Non molti artisti sanno emozionare sul palco come, se non di più, in studio di registrazione. Alcuni rendono meglio magari proprio dal vivo, altri non riescono a riportare le sensazioni di un album ben fatto nella versione live. Joan Wasser, nota al pubblico con il moniker Joan As Police Woman, è tra coloro che sanno come toccare le corde degli spettatori, oltre che quelle di un pianoforte e di una chitarra, che suona con grande leggiadria e sapienza. La tappa romana dell’artista newyorkese, sabato 19 marzo nella Sala Sinopoli dell’Auditorium della Musica, ha confermato tutto ciò, lasciando intatte quelle emozioni che usa trasmettere da ormai quasi due decenni con i suoi dischi, buon ultimo il recente The Solution Is Restless, un vero capolavoro – uscito lo scorso novembre – in cui ha unito le forze con l’amico, come lo ha ricordato durante il concerto, Dave Okumu, e il mitico batterista, guru dell’afrobeat, Tony Allen, scomparso poco prima della pubblicazione dell’anno stesso, a cui la cantante, autrice e polistrumentista (la ricordiamo anche al violino al fianco di Antony and The Johnsons) ha dedicato una splendida versione di Dinner Date, proprio dal disco in questione. E sempre The Solution Is Restless è stato il “core” della scaletta presentata con l’aiuto di tre musicisti eccezionali, a partire dal batterista Parker Kindred – a lui il ruolo non semplice di sostituire il drumming di un maestro come il compianto Allen, riuscendo anche ad accompagnare Joan con una voce che la stessa leader ha definito “celestiale” – per passare all’istrionico e “buffo” Ben Davis al basso e Eric Lane alle tastiere. Un’ora e mezza di grande musica, con la leader ispiratissima, tanto alla voce quanto, appunto con gli strumenti, con dei piccoli e divertenti siparietti in cui i quattro sul palco hanno interloquito come se fossero in una stanza gustando del buon vino, in totale relax.
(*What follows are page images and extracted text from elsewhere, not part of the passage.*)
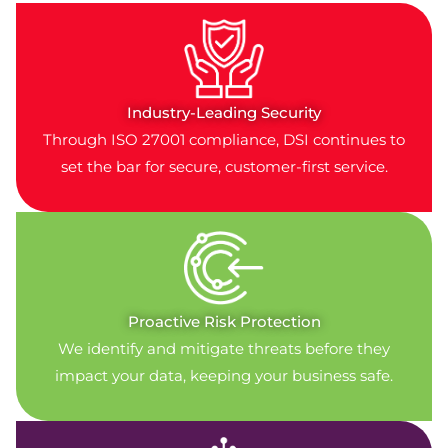
Industry-Leading Security
Through ISO 27001 compliance, DSI continues to
set the bar for secure, customer-first service.
Proactive Risk Protection
We identify and mitigate threats before they
impact your data, keeping your business safe.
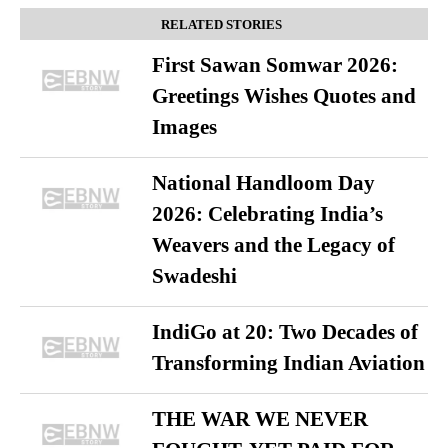
RELATED STORIES
First Sawan Somwar 2026:
Greetings Wishes Quotes and
Images
National Handloom Day
2026: Celebrating India’s
Weavers and the Legacy of
Swadeshi
IndiGo at 20: Two Decades of
Transforming Indian Aviation
THE WAR WE NEVER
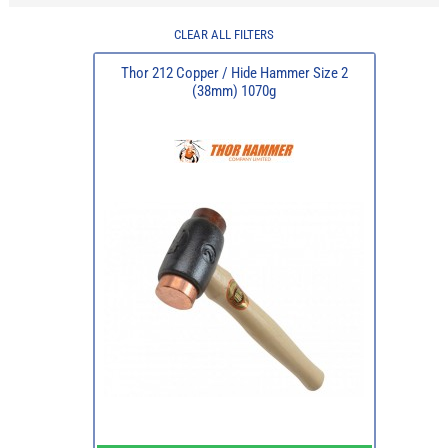
CLEAR ALL FILTERS
Thor 212 Copper / Hide Hammer Size 2
(38mm) 1070g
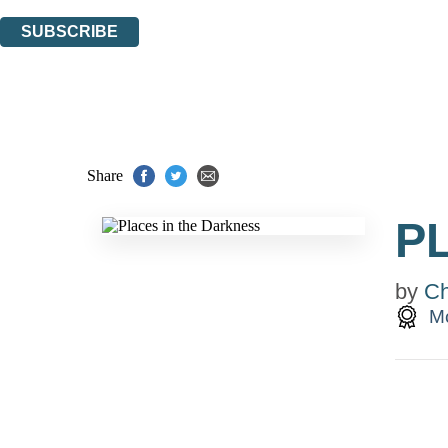
You can unsubscribe at any time via the link in any email we send you.
SUBSCRIBE
Thank you. You are successfully signed up!
Share
P
by
Ch
Mc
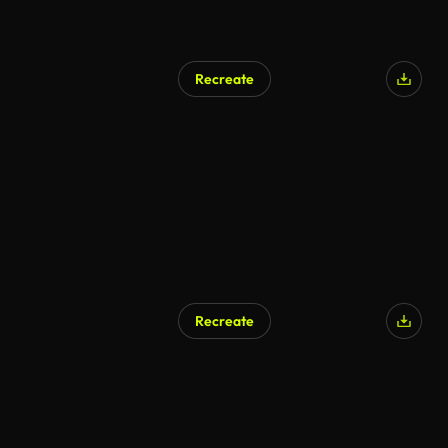
Recreate
Recreate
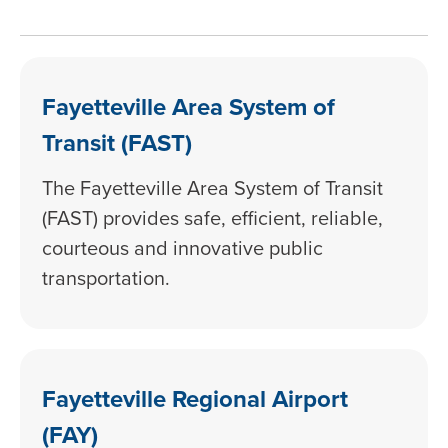
Fayetteville Area System of
Transit (FAST)
The Fayetteville Area System of Transit
(FAST) provides safe, efficient, reliable,
courteous and innovative public
transportation.
Fayetteville Regional Airport
(FAY)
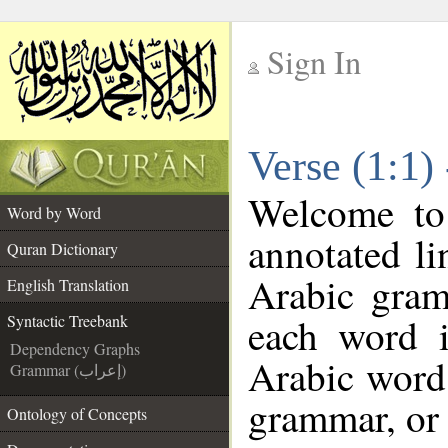
Sign In
__
Verse (1:1)
__
Welcome t
Word by Word
annotated li
Quran Dictionary
Arabic gram
English Translation
each word 
Syntactic Treebank
Dependency Graphs
Arabic word 
Grammar (إعراب)
grammar, or 
Ontology of Concepts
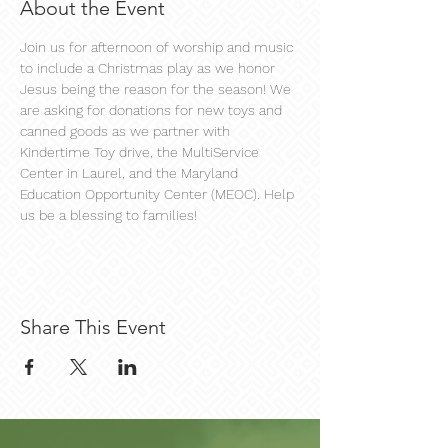
About the Event
Join us for afternoon of worship and music 
to include a Christmas play as we honor 
Jesus being the reason for the season! We 
are asking for donations for new toys and 
canned goods as we partner with 
Kindertime Toy drive, the MultiService 
Center in Laurel, and the Maryland 
Education Opportunity Center (MEOC). Help 
us be a blessing to families!
Share This Event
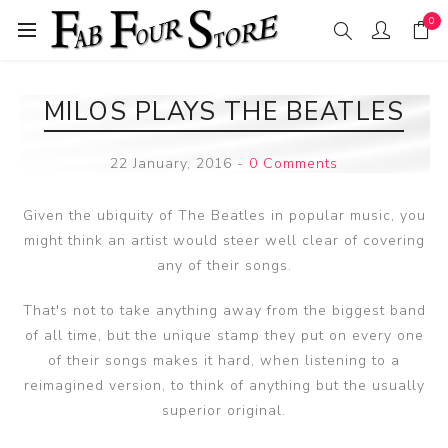
0
MILOS PLAYS THE BEATLES
22 January, 2016
-
0 Comments
Given the ubiquity of The Beatles in popular music, you
might think an artist would steer well clear of covering
any of their songs.
That's not to take anything away from the biggest band
of all time, but the unique stamp they put on every one
of their songs makes it hard, when listening to a
reimagined version, to think of anything but the usually
superior original.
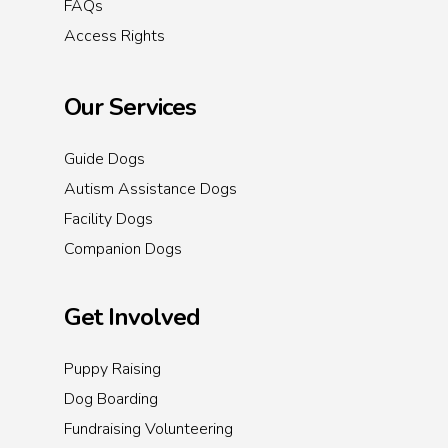
FAQs
Access Rights
Our Services
Guide Dogs
Autism Assistance Dogs
Facility Dogs
Companion Dogs
Get Involved
Puppy Raising
Dog Boarding
Fundraising Volunteering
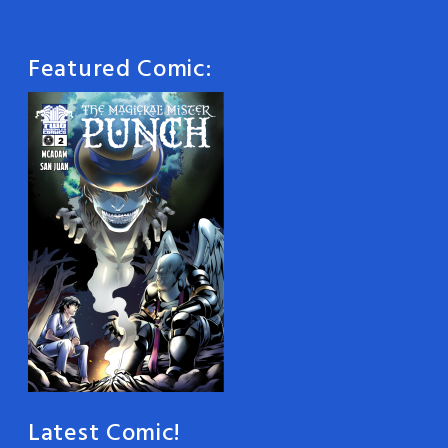
Featured Comic:
Latest Comic!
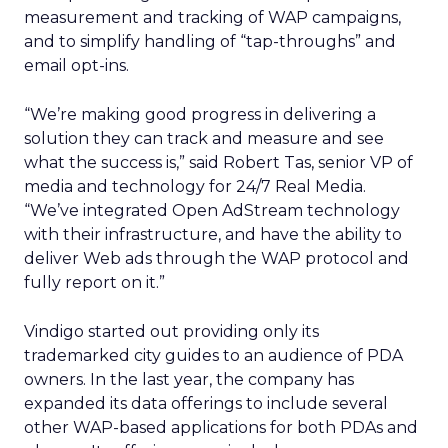
measurement and tracking of WAP campaigns,
and to simplify handling of “tap-throughs” and
email opt-ins.
“We’re making good progress in delivering a
solution they can track and measure and see
what the success is,” said Robert Tas, senior VP of
media and technology for 24/7 Real Media.
“We’ve integrated Open AdStream technology
with their infrastructure, and have the ability to
deliver Web ads through the WAP protocol and
fully report on it.”
Vindigo started out providing only its
trademarked city guides to an audience of PDA
owners. In the last year, the company has
expanded its data offerings to include several
other WAP-based applications for both PDAs and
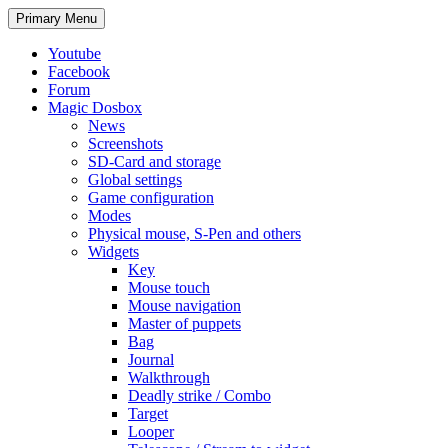
Search
Skip
Primary Menu
to
content
Youtube
Facebook
Forum
Magic Dosbox
News
Screenshots
SD-Card and storage
Global settings
Game configuration
Modes
Physical mouse, S-Pen and others
Widgets
Key
Mouse touch
Mouse navigation
Master of puppets
Bag
Journal
Walkthrough
Deadly strike / Combo
Target
Looper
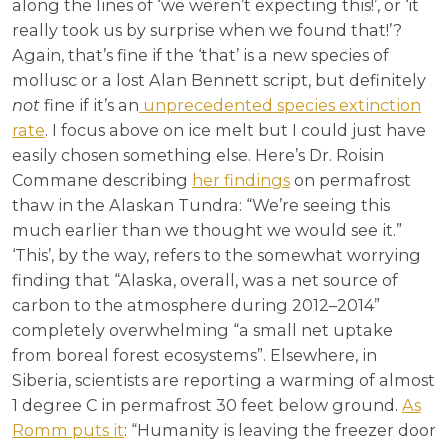
along the lines of ‘we weren’t expecting this!’, or ‘it
really took us by surprise when we found that!’?
Again, that’s fine if the ‘that’ is a new species of
mollusc or a lost Alan Bennett script, but definitely
not
fine if it’s an
unprecedented species extinction
rate
. I focus above on ice melt but I could just have
easily chosen something else. Here’s Dr. Roisin
Commane describing
her findings
on permafrost
thaw in the Alaskan Tundra: “We’re seeing this
much earlier than we thought we would see it.”
‘This’, by the way, refers to the somewhat worrying
finding that “Alaska, overall, was a net source of
carbon to the atmosphere during 2012–2014”
completely overwhelming “a small net uptake
from boreal forest ecosystems”. Elsewhere, in
Siberia, scientists are reporting a warming of almost
1 degree C in permafrost 30 feet below ground.
As
Romm puts it
: “Humanity is leaving the freezer door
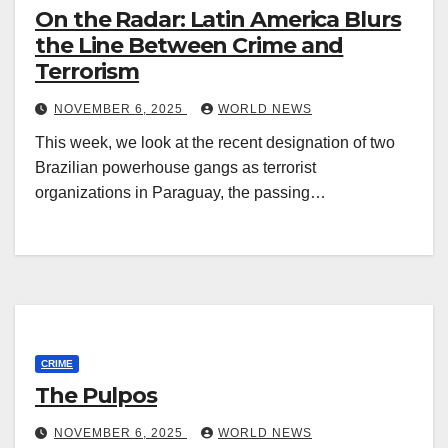
On the Radar: Latin America Blurs
the Line Between Crime and
Terrorism
NOVEMBER 6, 2025
WORLD NEWS
This week, we look at the recent designation of two
Brazilian powerhouse gangs as terrorist
organizations in Paraguay, the passing…
CRIME
The Pulpos
NOVEMBER 6, 2025
WORLD NEWS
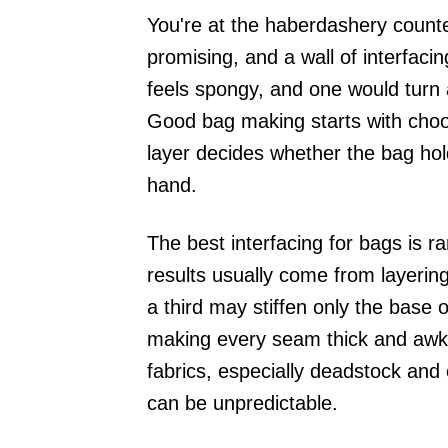
You're at the haberdashery counte
promising, and a wall of interfacin
feels spongy, and one would turn a
Good bag making starts with choos
layer decides whether the bag holds
hand.
The best interfacing for bags is ra
results usually come from layerin
a third may stiffen only the base 
making every seam thick and awkw
fabrics, especially deadstock and e
can be unpredictable.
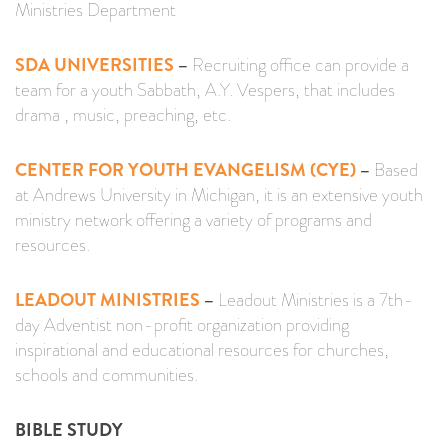
Ministries Department
SDA UNIVERSITIES
–
Recruiting office can provide a
team for a youth Sabbath, A.Y. Vespers, that includes
drama , music, preaching, etc.
CENTER FOR YOUTH EVANGELISM (CYE)
–
Based
at Andrews University in Michigan, it is an extensive youth
ministry network offering a variety of programs and
resources.
LEADOUT MINISTRIES
–
Leadout Ministries is a 7th-
day Adventist non-profit organization providing
inspirational and educational resources for churches,
schools and communities.
BIBLE STUDY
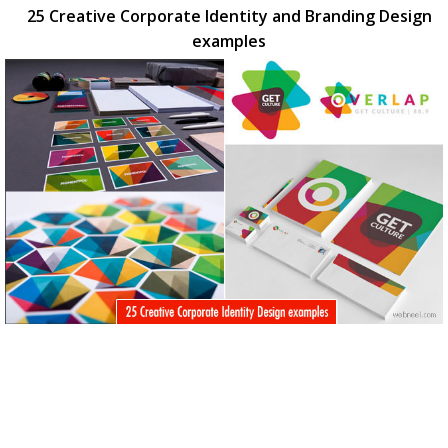
25 Creative Corporate Identity and Branding Design
examples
UNA PARTENZA perfetta affidata proprio a tre brani dall’ultimo lavoro, Get My Bearings, Take Me to Your Leader e Masquerader, tre pezzi dal groove ineccepibile e coinvolgente e dalle armonie mai scontate, scandite prima dal pianoforte a coda che impreziosiva un palco assolutamente, e volutamente, minimale, e poi dalla chitarra, brani a cui ha fatto seguito una delle sue tracce migliori, Hard White Wall, tratto dal secondo lavoro To Survive, per poi passare alla prima delle tre cover in programma, Sweet Thing di David Bowie – le altre due saranno I Keep Forgetting di Michael McDonald e, nel bis finale, Why Can’t We Live Together di Timmy Thomas  -. E ancora, in ordine sparso, la fantastica tirata di The Barbarian, Geometry of You e la citata Dinner Date, tutte da The Solution Is Restless, poi spazio a cose più datate come The Magic, uno dei suoi brani più noti, Tell Me e, a chiudere il bis Holy City. Emozioni palpabili, quelle che ha regalato al pubblico intervenuto in buon numero, nonostante il periodo non felice che stiamo vivendo, e che si è regalata la stessa artista, emozioni che non ha certo nascosto, anzi, ha esternato a più riprese, ringraziando tutti per aver avuto l’opportunità di suonare in un posto magico come l’Auditorium, ma di magico l’altra sera c’è stata soprattutto la sua arte.